Wrongful death suit filed after two Lamplighter Inn deaths in same room
The father of a man who died in the Lamplighter Inn sued the motel’s owners, alleging the same room lacked a carbon monoxide detector after two guests died there five days apart.

The Lamplighter Inn’s owners now face a wrongful death lawsuit after two guests died in the same room five days apart, a case that puts Eureka’s motel safety practices under a harsh spotlight.
The suit was filed April 1 in Humboldt County Superior Court by the father of the second victim, naming owners Harjinder Heer and Surinder Heer along with unidentified defendants. It alleges the property failed in its most basic duty to keep guests safe and says the room had no carbon monoxide detector, even though firefighters later found elevated carbon monoxide levels there.
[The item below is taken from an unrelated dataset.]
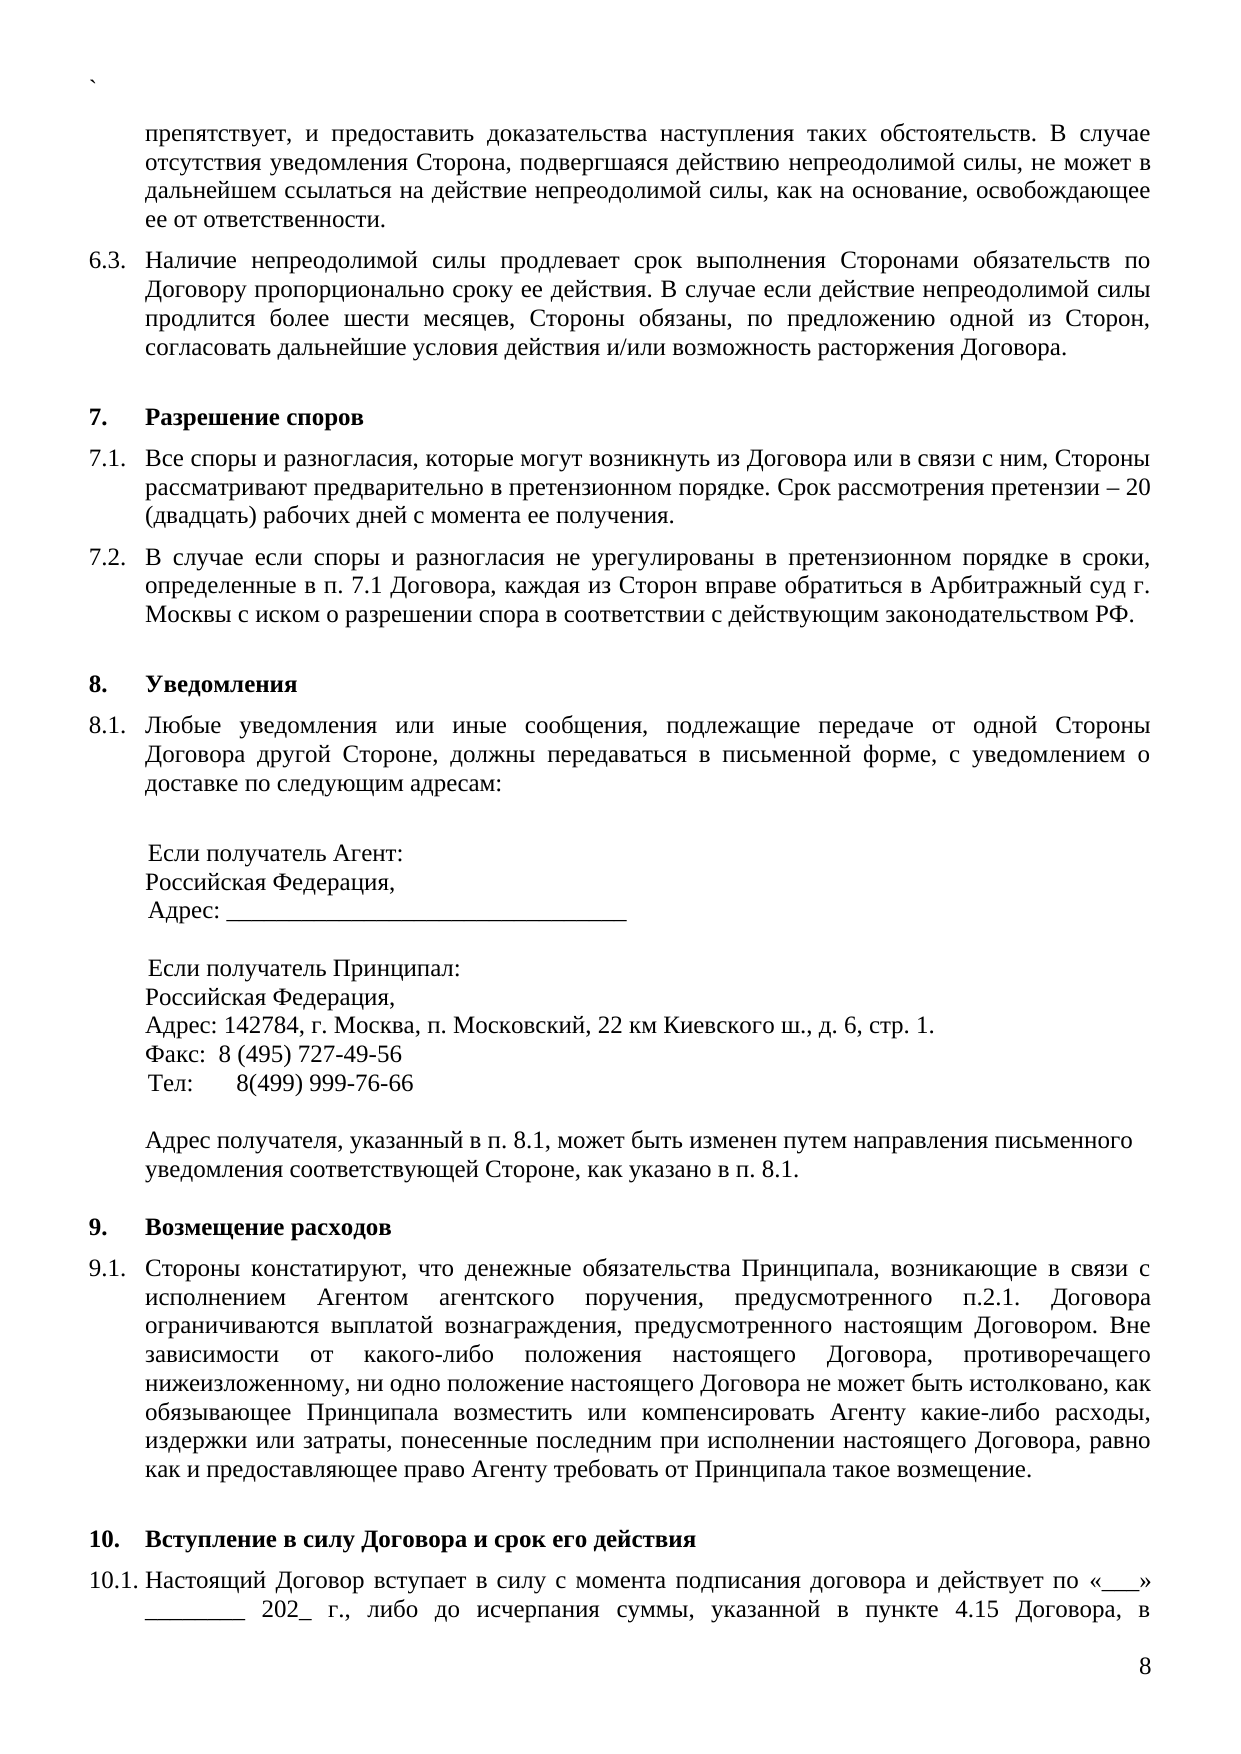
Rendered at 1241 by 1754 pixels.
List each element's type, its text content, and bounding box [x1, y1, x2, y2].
Eureka police first responded to the 4000 block of Broadway on Feb. 21, 2026, after a report of two unconscious people at the motel that was initially treated as a possible overdose. One person was found dead at the scene and the other was taken to a local hospital. Five days later, on Feb. 26, officers and Humboldt Bay Fire returned to the same room for another report of two unconscious people. Again, one person died at the scene and the other was transported to a hospital.
After the second death, firefighters checked the room with a gas monitor and found high carbon monoxide levels. Reporting said the room was not equipped with a carbon monoxide detector. City officials then moved quickly. The owner was served with a first and final notice requiring the property to stay closed until mechanical inspections were completed and fire-code violations were remedied. Eureka officials later ordered the Lamplighter closed indefinitely on March 3, 2026.
The lawsuit goes beyond one family’s claim for damages. It raises questions about what the owners knew, whether warning signs existed before the deaths, and whether life-safety equipment and inspections had been neglected at an aging roadside motel. California Health and Safety Code Section 17926 requires carbon monoxide detectors in hotel and motel dwelling units intended for human occupancy in specified circumstances, a detail that could make the case important for other lodging properties across Eureka and the North Coast.

The Humboldt County Coroner’s Office had not yet publicly determined the causes of death for the two victims, but the repeated deaths in the same room already triggered a broader public-safety response. The case now tests not only the liability of the Lamplighter’s owners, but also how seriously local lodging operators and city inspectors enforce basic protections meant to keep guests alive.